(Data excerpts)
--------------------------------
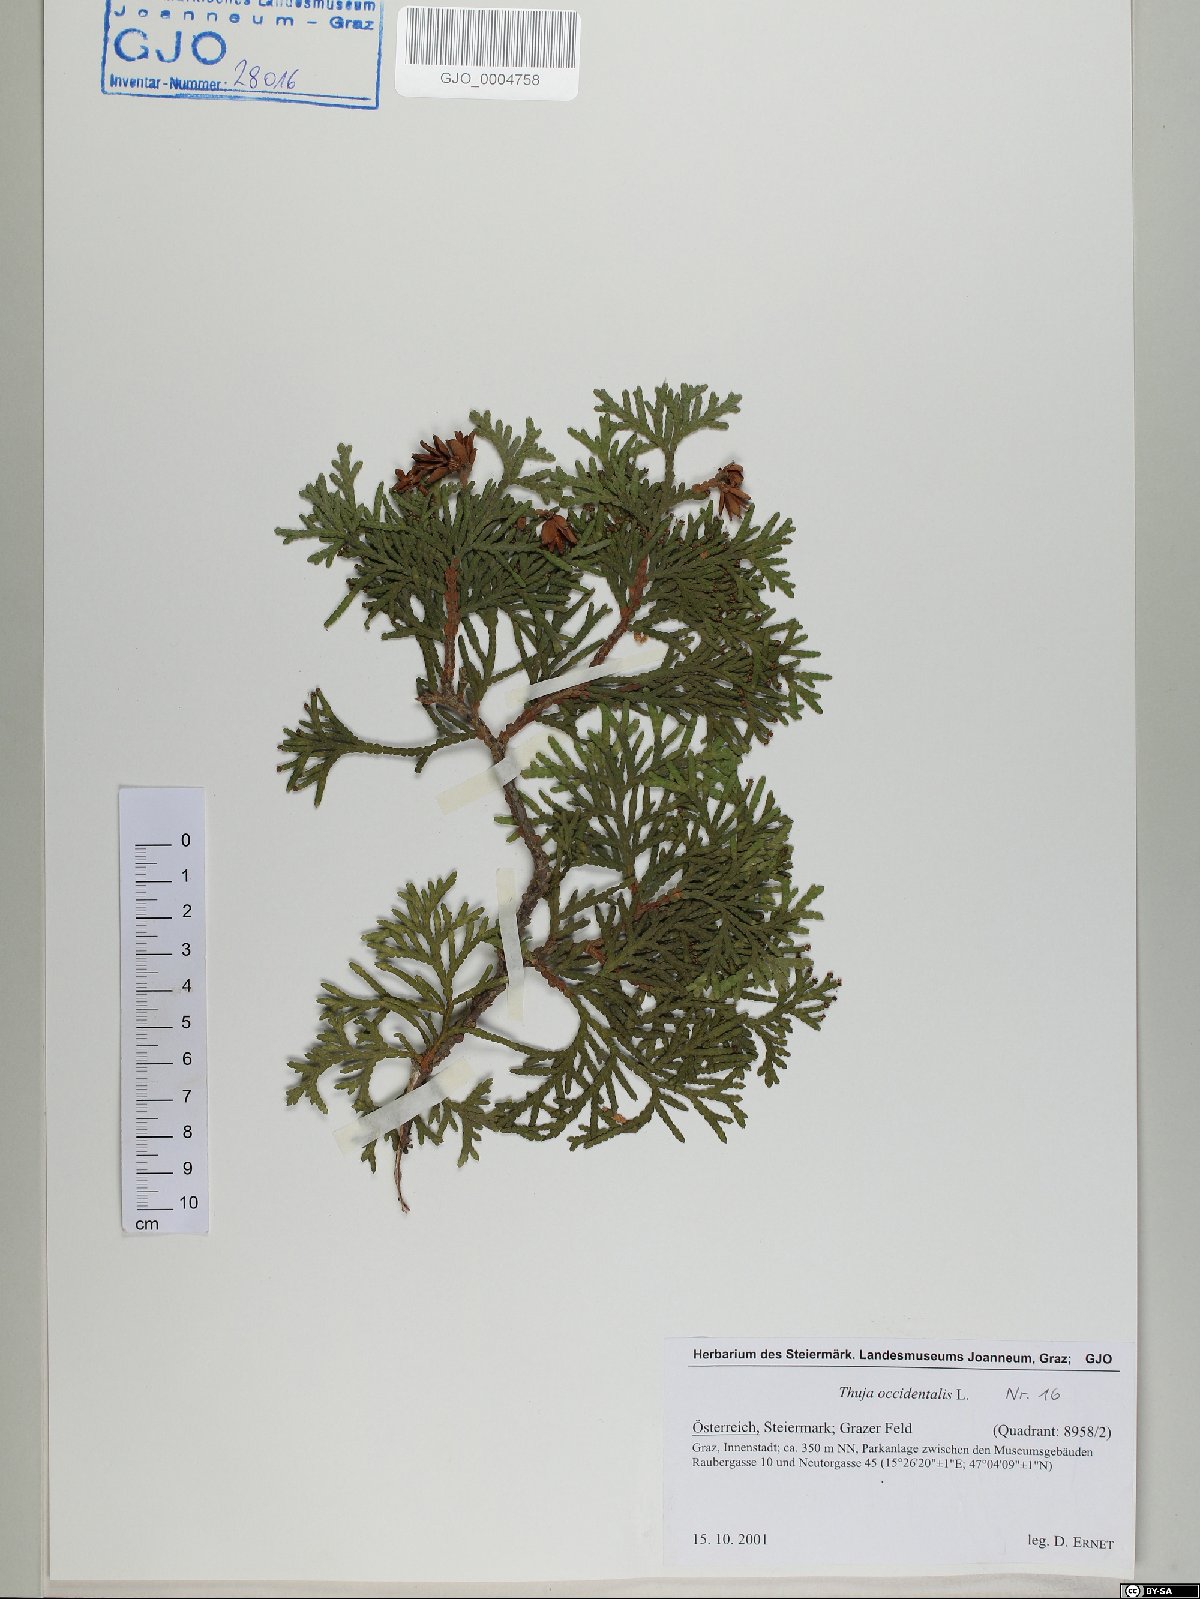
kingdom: Plantae
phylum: Tracheophyta
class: Pinopsida
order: Pinales
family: Cupressaceae
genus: Thuja
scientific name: Thuja occidentalis
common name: Northern white-cedar
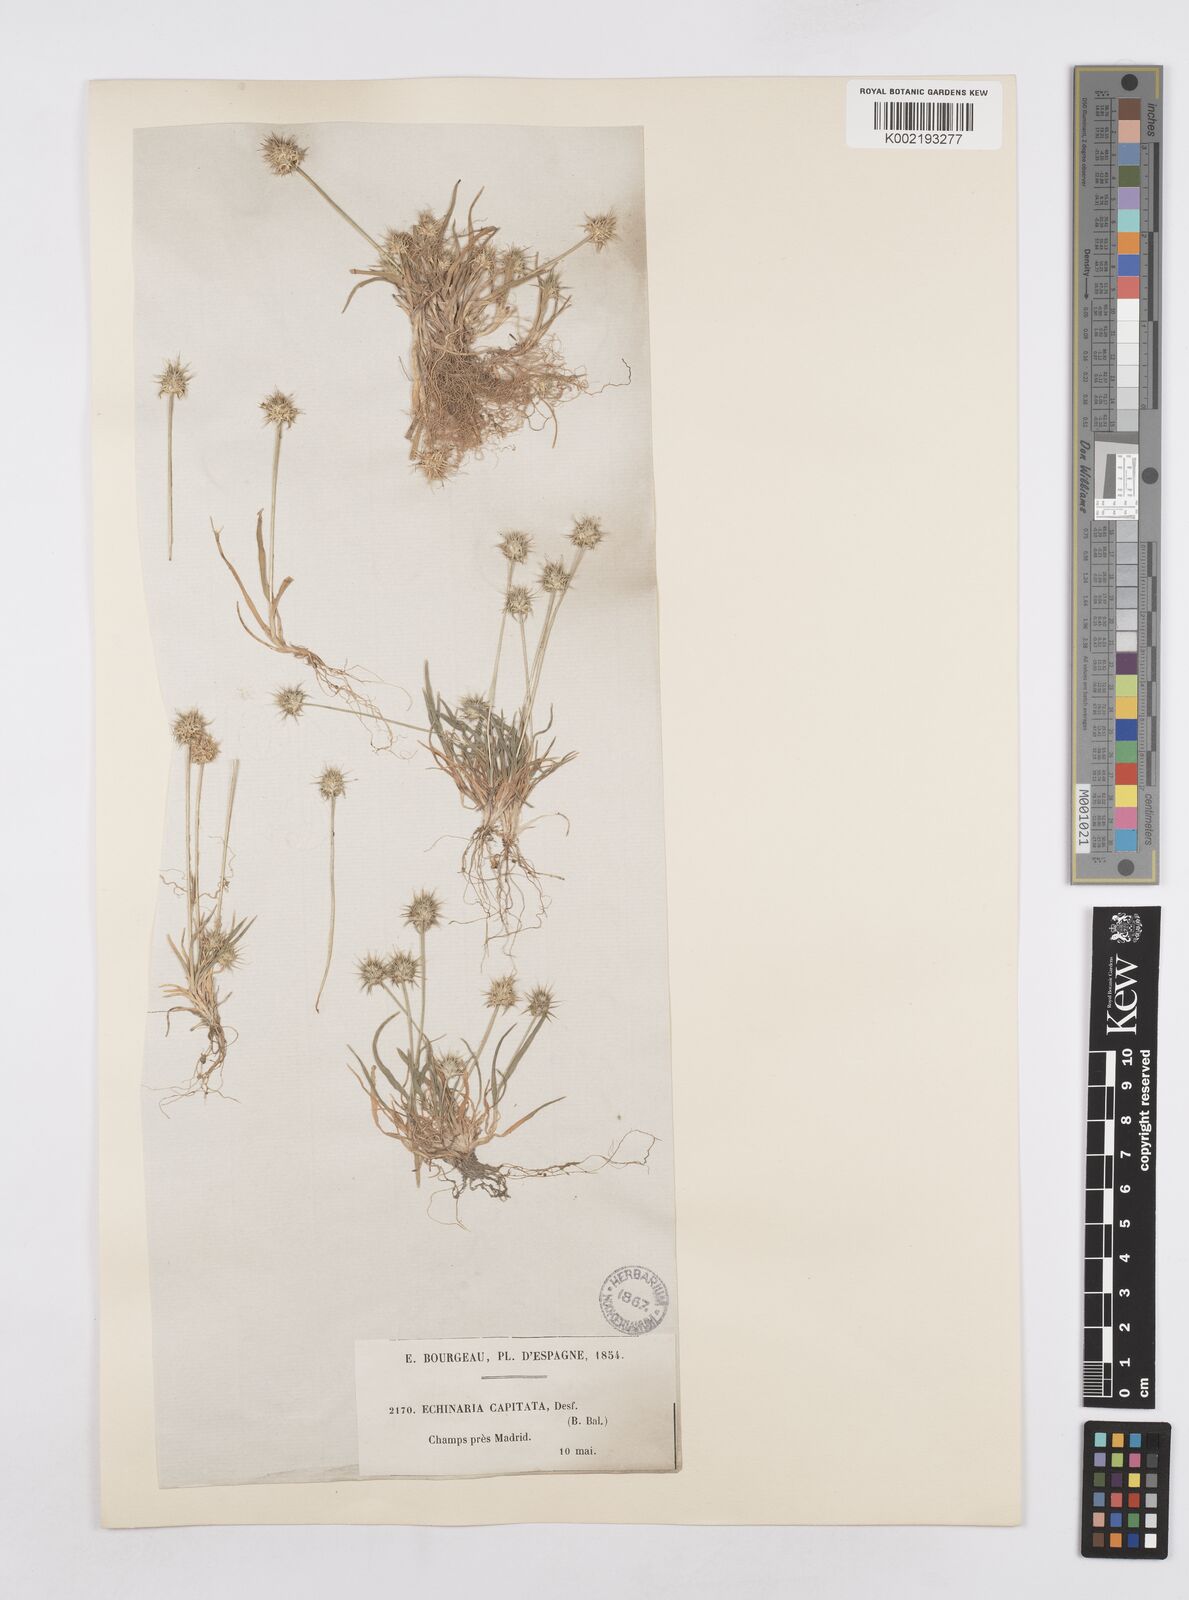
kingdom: Plantae
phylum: Tracheophyta
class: Liliopsida
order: Poales
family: Poaceae
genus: Echinaria
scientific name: Echinaria capitata
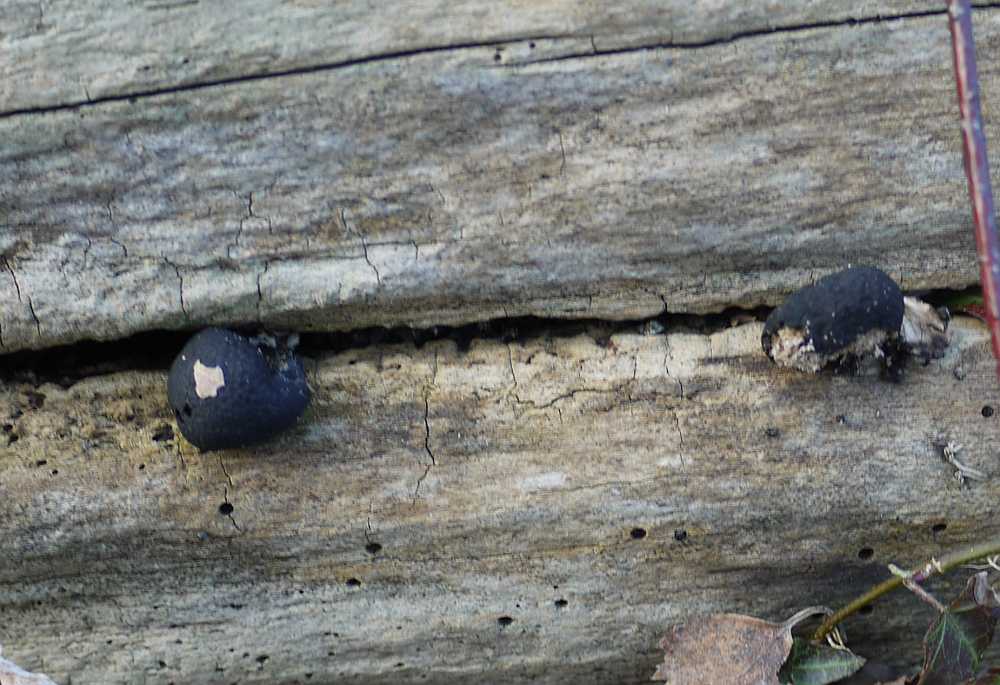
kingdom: Fungi
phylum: Ascomycota
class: Sordariomycetes
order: Xylariales
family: Xylariaceae
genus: Xylaria
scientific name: Xylaria polymorpha
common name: kølle-stødsvamp
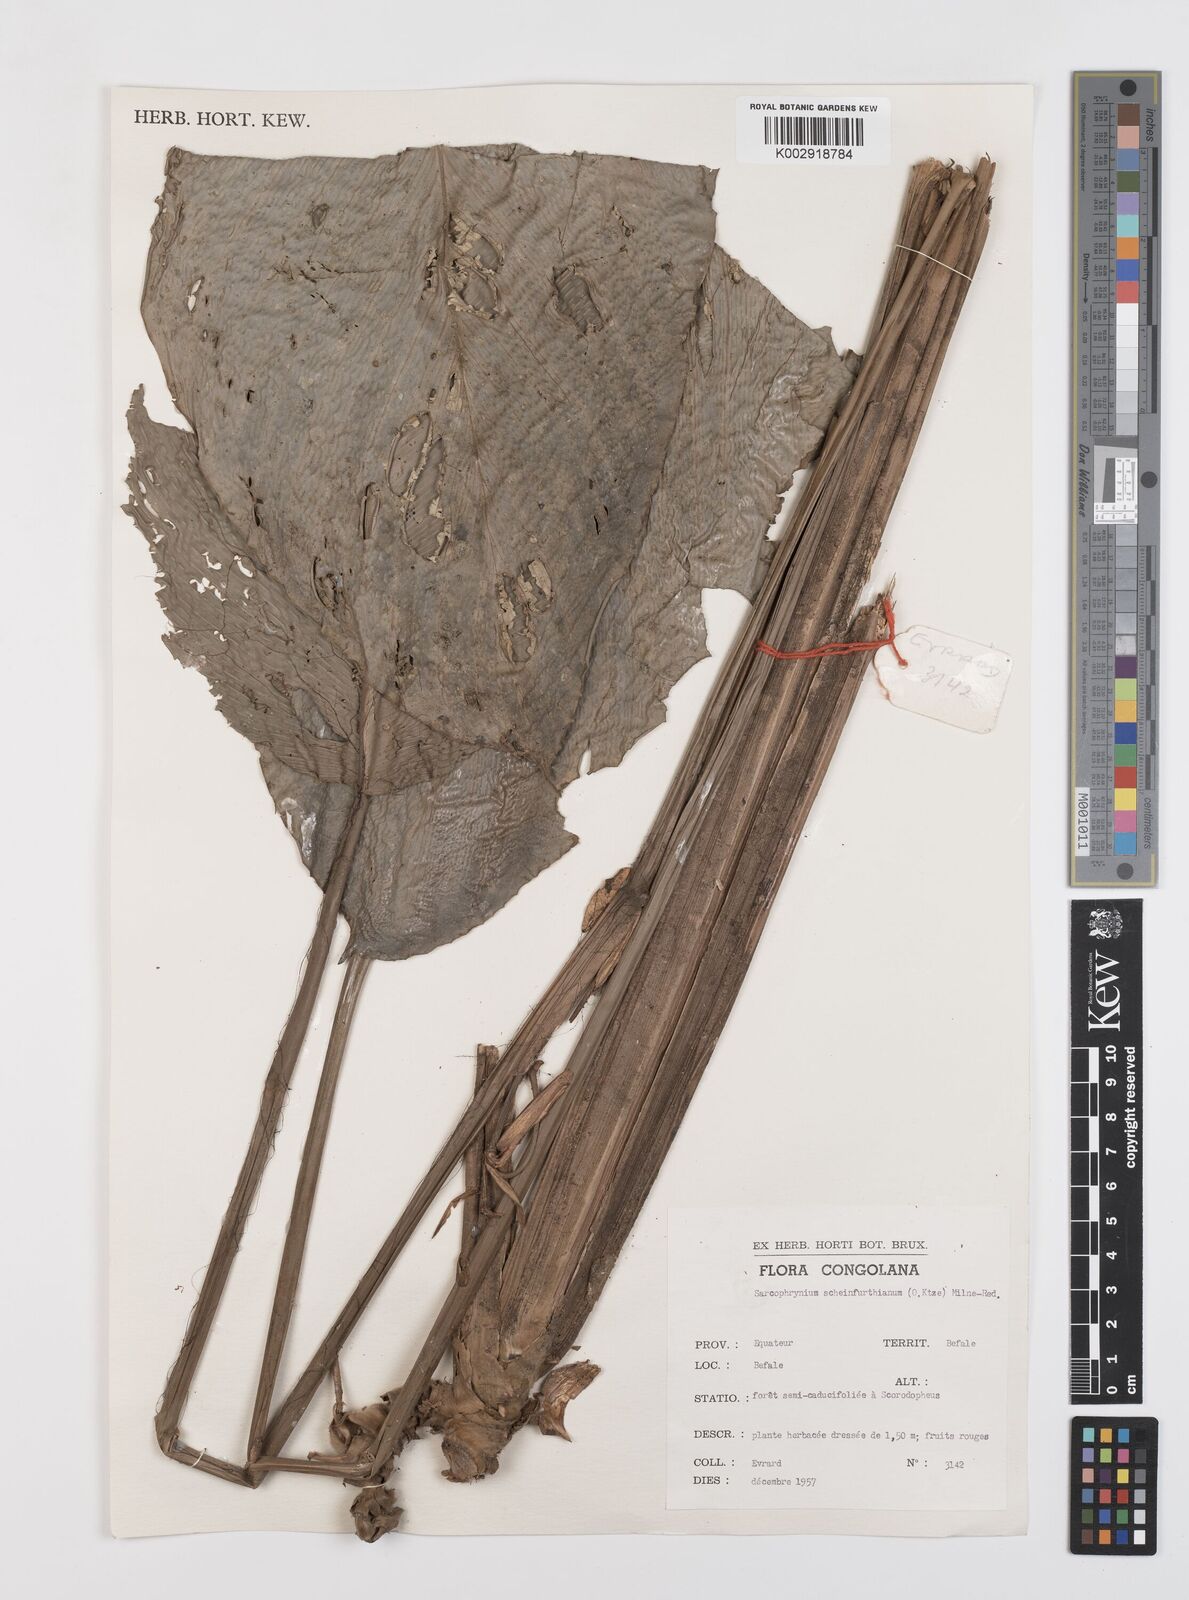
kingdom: Plantae
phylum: Tracheophyta
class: Liliopsida
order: Zingiberales
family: Marantaceae
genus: Sarcophrynium
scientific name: Sarcophrynium schweinfurthianum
--------------------------------
— Problem statement —
Pick out each line of the listing that contains the string "scientific". Letter case matters.

— Completed exercise —
scientific name: Thuja occidentalis
scientific name: Echinaria capitata
scientific name: Xylaria polymorpha
scientific name: Sarcophrynium schweinfurthianum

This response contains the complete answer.